> [Stated goal 1]:
Reproduce the passage of the thread about Lea's leg pictures from "It matches her" up to and including "stud muffin !!!!!!!!!!!!!!!!)".

--- START OF Page excerpt ---

# Lea's 2nd leg pictures



## AquaClaraCanines (Mar 5, 2006)

Awesome! Whew... was truly feeling ill bc I didn't want you to post any of me without my seeing them first... lol PLEASE show me first if you do

These ones are great!


----------



## Heidi36oh (Feb 27, 2007)

What a beautiful gang, great job Carol








​Fuzzy Butt's​


----------



## EddieME (Nov 25, 2007)

I want to see more of that cherry red convertable Lea got to cruise in!
It matches her bandana!


----------



## Penny & Maggie's Mom (Oct 4, 2007)

Great pics Carol..... and a big thank you from Texas. You're super. (BTW, that Bama is one handsome stud muffin !!!!!!!!!!!!!!!!)


----------



## Oaklys Dad (Dec 28, 2005)

Great pictures. Looks like Bama was really checking out those skinny dogs : Lea looks happy and just taking it all in stride. Thanks for posting up the pictures, I know you must be tired.


----------



## Lego&Jacub (Jul 18, 2006)

awww... look at them!!! Bama is adorable!!! Looks like everyone had fun meeting everyone!!!


----------



## BeauShel (May 20, 2007)

--- END OF Page excerpt ---
--- START OF Record excerpts ---

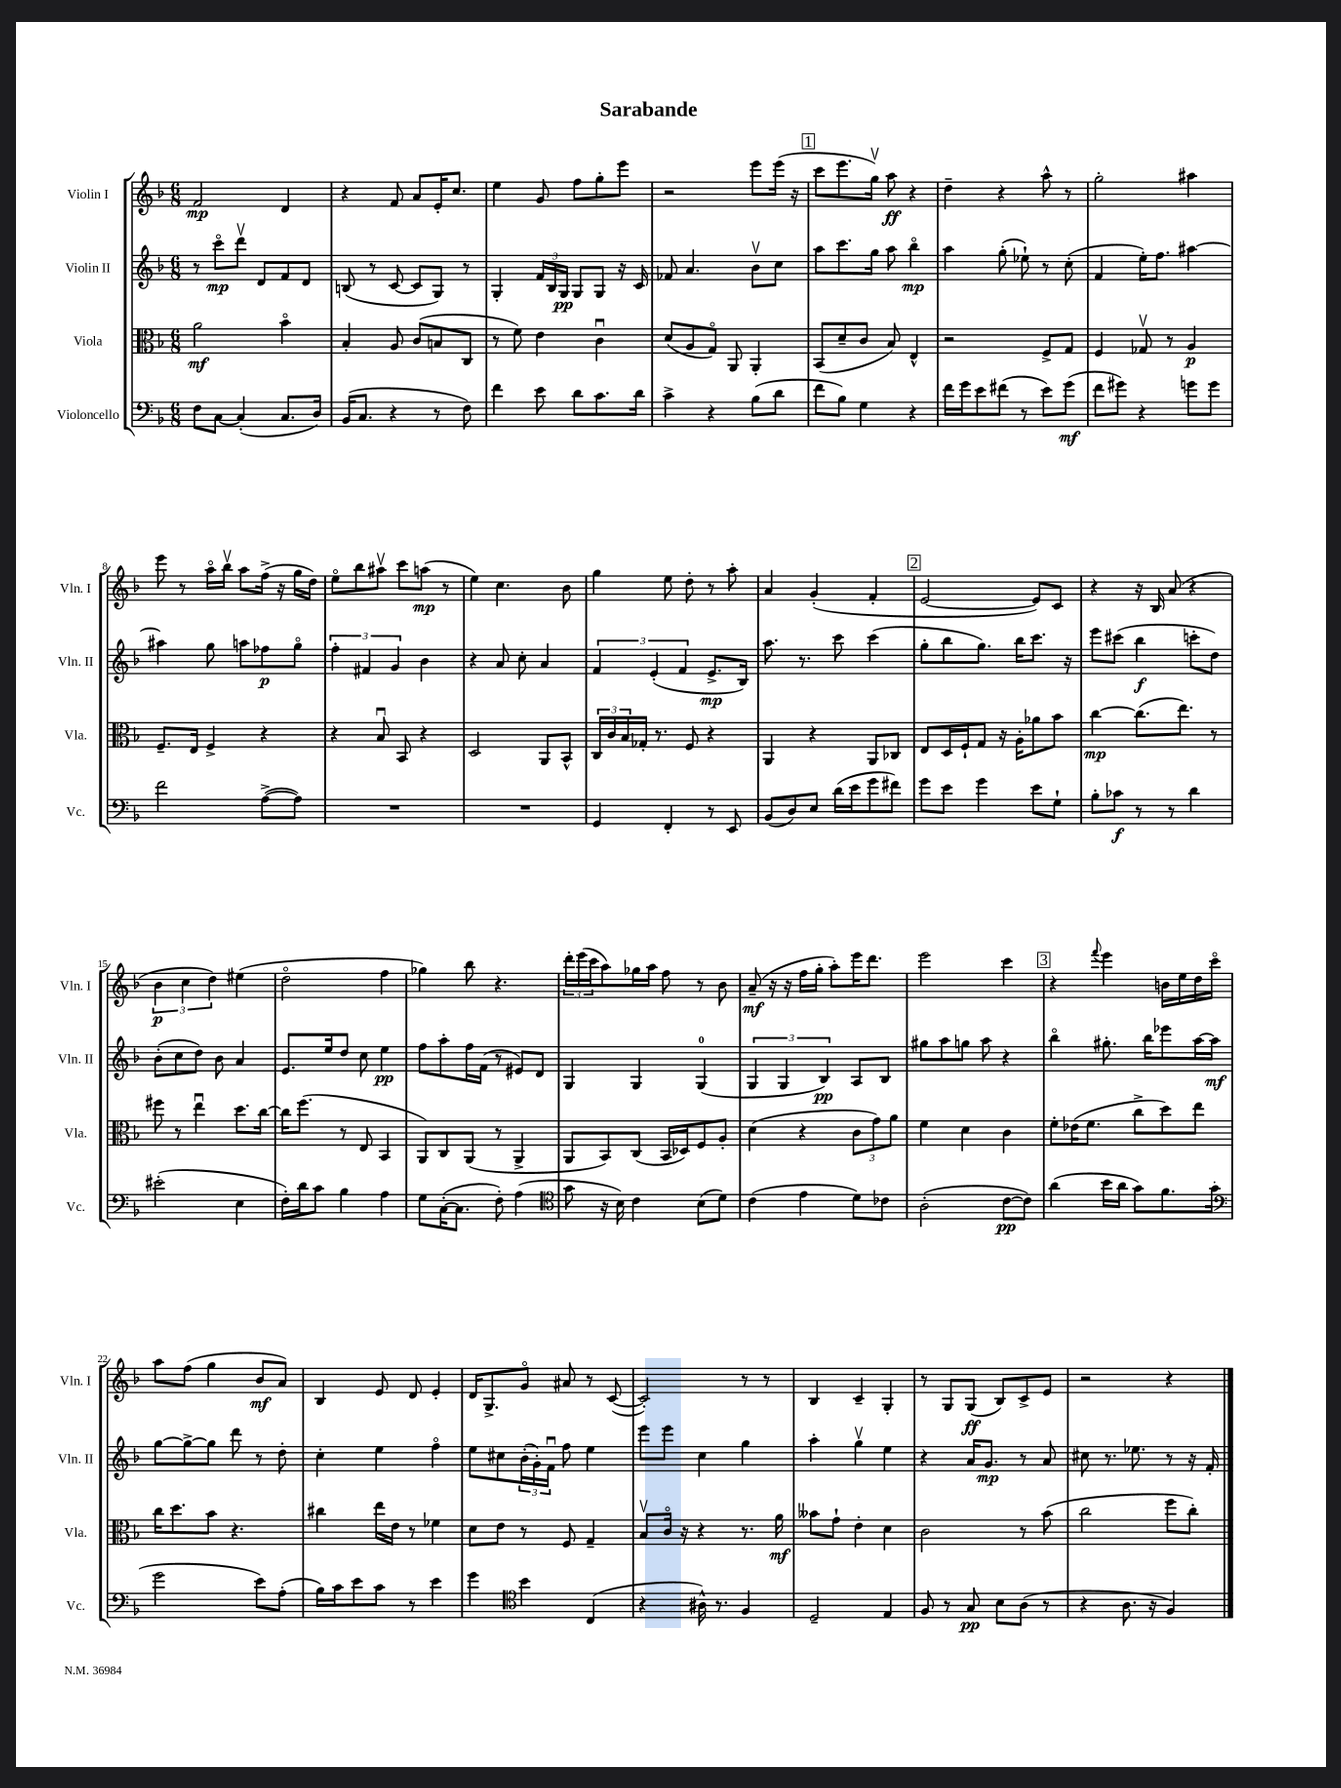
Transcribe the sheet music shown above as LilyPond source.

\header { title = "Sarabande" }
<<
\new StaffGroup <<
\new Staff = "s0" \with { instrumentName = "Violin I" shortInstrumentName = "Vln. I" } {
    \clef treble \key f \major \numericTimeSignature \time 6/8
    f'2\mp d'4 |
    r4 f'8 a'8 e'16-. c''8. |
    e''4 g'8 f''8 g''8-. e'''8 |
    r2 e'''8 e'''16( r16 |
    \mark \markup { \box "1" } c'''8 e'''8. g''16\upbow) a''8\ff r4 |
    d''4-- r4 a''8-^ r8 |
    g''2-. ais''4 |
    e'''8 r8 a''16\flageolet bes''16\upbow a''8 f''16->( r16 g''16 d''16) |
    e''8\flageolet bes''8 ais''8\upbow c'''8 a''8\mp( r8 |
    e''4) c''4. bes'8 |
    g''4 e''8 d''8-. r8 a''8-. |
    a'4 g'4-.( f'4-. |
    \mark \markup { \box "2" } e'2~ e'8) c'8 |
    r4 r16 bes16 a'8( r4 |
    \tuplet 3/2 { bes'4\p c''4 d''4) } eis''4( |
    d''2\flageolet f''4 |
    ges''4) bes''8 r4. |
    \tuplet 3/2 { d'''16-. e'''16( c'''16 } a''8) ges''16 a''16 f''8 r8 bes'8 |
    a'8--\mf( r16 r16 f''16 g''16-. a''8-.) e'''16 d'''8. |
    e'''2 c'''4 |
    \mark \markup { \box "3" } r4 \appoggiatura { f'''8 } e'''4 b'16 e''16 d''16 c'''16\flageolet |
    a''8 f''8( g''4 bes'8\mf a'8) |
    bes4 e'8 d'8 e'4-. |
    d'16 g8.-> g'8\flageolet ais'8 r8 c'8~( |
    c'2-.) r8 r8 |
    bes4 c'4-- g4-. |
    r8 g8 g8\ff( bes8) c'8-> e'8 |
    r2 r4 \bar "|." |
}
\new Staff = "s1" \with { instrumentName = "Violin II" shortInstrumentName = "Vln. II" } {
    \clef treble \key f \major \numericTimeSignature \time 6/8
    r8 c'''8\flageolet\mp d'''8\upbow d'8 f'8 d'8 |
    b8( r8 c'8~ c'8 g8) r8 |
    g4-. \tuplet 3/2 { f'16 bes16 g16\pp } g8 g8 r16 c'16 |
    fes'8 a'4. bes'8\upbow c''8 |
    \mark \markup { \box "1" } a''8 c'''8. g''16 a''8 bes''4\flageolet\mp |
    a''4 g''8-.( ees''8-!) r8 c''8-.( |
    f'4 e''16-.) f''8. ais''4~ |
    ais''4 g''8 a''8 fes''8\p g''8\flageolet |
    \tuplet 3/2 { f''4-. fis'4 g'4 } bes'4 |
    r4 a'8 c''8-. a'4 |
    \tuplet 3/2 { f'4 e'4-.( f'4 } e'8.->\mp bes16) |
    a''8. r8. c'''8 c'''4( |
    \mark \markup { \box "2" } g''8-. bes''8 g''8.) bes''16 c'''8. r16 |
    e'''8 cis'''8( bes''4\f c'''8-. d''8) |
    bes'8-.( c''8 d''8) bes'8 a'4 |
    e'8. e''16 d''8 c''8 e''4\pp |
    f''8 a''8-. f''16 f'16( r8 eis'8) d'8 |
    g4 g4 g4-0( |
    \tuplet 3/2 { g4 g4 bes4\pp) } a8 bes8 |
    gis''8 a''8 g''8 a''8 r4 |
    \mark \markup { \box "3" } bes''4\flageolet gis''8.-. bes''16 ees'''8 a''16~ a''16\mf |
    g''8~ g''8~-> g''8 d'''8 r8 d''8-. |
    c''4-. e''4 f''4\flageolet |
    e''8 cis''8 \tuplet 3/2 { bes'16-.( g'16-.) f'16\downbow } f''8 e''4 |
    e'''8 e'''8 c''4 g''4 |
    a''4-. g''4\upbow e''4 |
    r4 a'16 g'8.\mp r8 a'8 |
    cis''8 r8. ees''8. r8 r16 f'16-. \bar "|." |
}
\new Staff = "s2" \with { instrumentName = "Viola" shortInstrumentName = "Vla." } {
    \clef alto \key f \major \numericTimeSignature \time 6/8
    a'2\mf bes'4\flageolet |
    bes4-. a8 c'8( b8 c8 |
    r8 f'8) e'4 c'4\downbow |
    d'8( a8 g8\flageolet) a,8 a,4-. |
    \mark \markup { \box "1" } bes,8( d'8-- c'8 bes8) e4-^ |
    r2 f8-> g8 |
    f4 ges8\upbow r8 a4\p |
    f8.-- e16 f4-> r4 |
    r4 bes8\downbow bes,8 r4 |
    d2 a,8 bes,8-^ |
    \tuplet 3/2 { c16 c'16 bes16 } ges16-. r8. f8 r4 |
    a,4 r4 a,8 ces8 |
    \mark \markup { \box "2" } e8 d16 f16-! g8 r16 a16-. aes'8 bes'8 |
    c''4~\mp c''8.( e''8.) r8 |
    fis''8 r8 e''4\downbow d''8. c''16~ |
    c''16 f''8.( r8 e8 bes,4 |
    a,8) c8 a,8( r8 a,4-> |
    a,8 bes,8) c8( bes,16 des16) f8 a8-. |
    d'4( r4 \tuplet 3/2 { c'8 g'8) a'8 } |
    f'4 d'4 c'4 |
    \mark \markup { \box "3" } f'8-. ees'16( f'8. c''8-> d''8) e''8 |
    c''16 d''8. bes'8 r4. |
    cis''4 e''16 e'16 r8 fes'4 |
    d'8 e'8 r8 f8 g4-- |
    bes8\upbow c'16\flageolet r16 r4 r8. a'16\mf |
    beses'8 g'8-! e'4-. d'4 |
    c'2 r8 bes'8( |
    c''2 f''8 c''8-.) \bar "|." |
}
\new Staff = "s3" \with { instrumentName = "Violoncello" shortInstrumentName = "Vc." } {
    \clef bass \key f \major \numericTimeSignature \time 6/8
    f8 c8~ c4-.( c8. d16) |
    bes,16( c8. r4 r8 f8) |
    f'4 e'8 d'8 c'8. d'16 |
    c'4-> r4 bes8( d'8 |
    \mark \markup { \box "1" } f'8 bes8) g4 r4 |
    f'16 g'16 e'8 fis'8( r8 e'8) g'8\mf( |
    f'8 gis'8) r4 g'8 g'8 |
    f'2 a8~->( a8) |
    R2. |
    R2. |
    g,4 f,4-. r8 e,8 |
    bes,8( d8) e8 d'16( e'16 g'8 fis'8) |
    \mark \markup { \box "2" } g'8 e'8 g'4 e'8 g8-! |
    bes8-. ces'8\f r8 r8 d'4 |
    eis'2-.( e4 |
    f16-.) d'16 c'8 bes4 a4 |
    g8 c16~-.( c8. f8-.) a4( |
    \clef tenor g'8 r16 bes16) c'4 bes8( d'8) |
    c'4( e'4 d'8) ces'8 |
    a2-.( c'8~\pp c'8) |
    \mark \markup { \box "3" } a'4( bes'16 a'16 g'8) f'8. g'16( |
    \clef bass g'2 e'8) a8-.( |
    bes16) c'16 e'8 c'8 r8 e'4 |
    g'4 \clef tenor bes'4 c4( |
    r4 ais16-^) r8. f4 |
    d2-- e4 |
    f8 r8 g8\pp bes8 a8( r8 |
    r4 a8. r16 f4) \bar "|." |
}
>>
>>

--- END OF Record excerpts ---

> [Stated goal 2]:
Return every line of the listing above that contains the string "mark", treating uppercase and lowercase letters as different.

> [Output 1]:
It matches her bandana!


----------



## Penny & Maggie's Mom (Oct 4, 2007)

Great pics Carol..... and a big thank you from Texas. You're super. (BTW, that Bama is one handsome stud muffin !!!!!!!!!!!!!!!!)

> [Output 2]:
    \mark \markup { \box "1" } c'''8 e'''8. g''16\upbow) a''8\ff r4 |
    \mark \markup { \box "2" } e'2~ e'8) c'8 |
    \mark \markup { \box "3" } r4 \appoggiatura { f'''8 } e'''4 b'16 e''16 d''16 c'''16\flageolet |
    \mark \markup { \box "1" } a''8 c'''8. g''16 a''8 bes''4\flageolet\mp |
    \mark \markup { \box "2" } g''8-. bes''8 g''8.) bes''16 c'''8. r16 |
    \mark \markup { \box "3" } bes''4\flageolet gis''8.-. bes''16 ees'''8 a''16~ a''16\mf |
    \mark \markup { \box "1" } bes,8( d'8-- c'8 bes8) e4-^ |
    \mark \markup { \box "2" } e8 d16 f16-! g8 r16 a16-. aes'8 bes'8 |
    \mark \markup { \box "3" } f'8-. ees'16( f'8. c''8-> d''8) e''8 |
    \mark \markup { \box "1" } f'8 bes8) g4 r4 |
    \mark \markup { \box "2" } g'8 e'8 g'4 e'8 g8-! |
    \mark \markup { \box "3" } a'4( bes'16 a'16 g'8) f'8. g'16( |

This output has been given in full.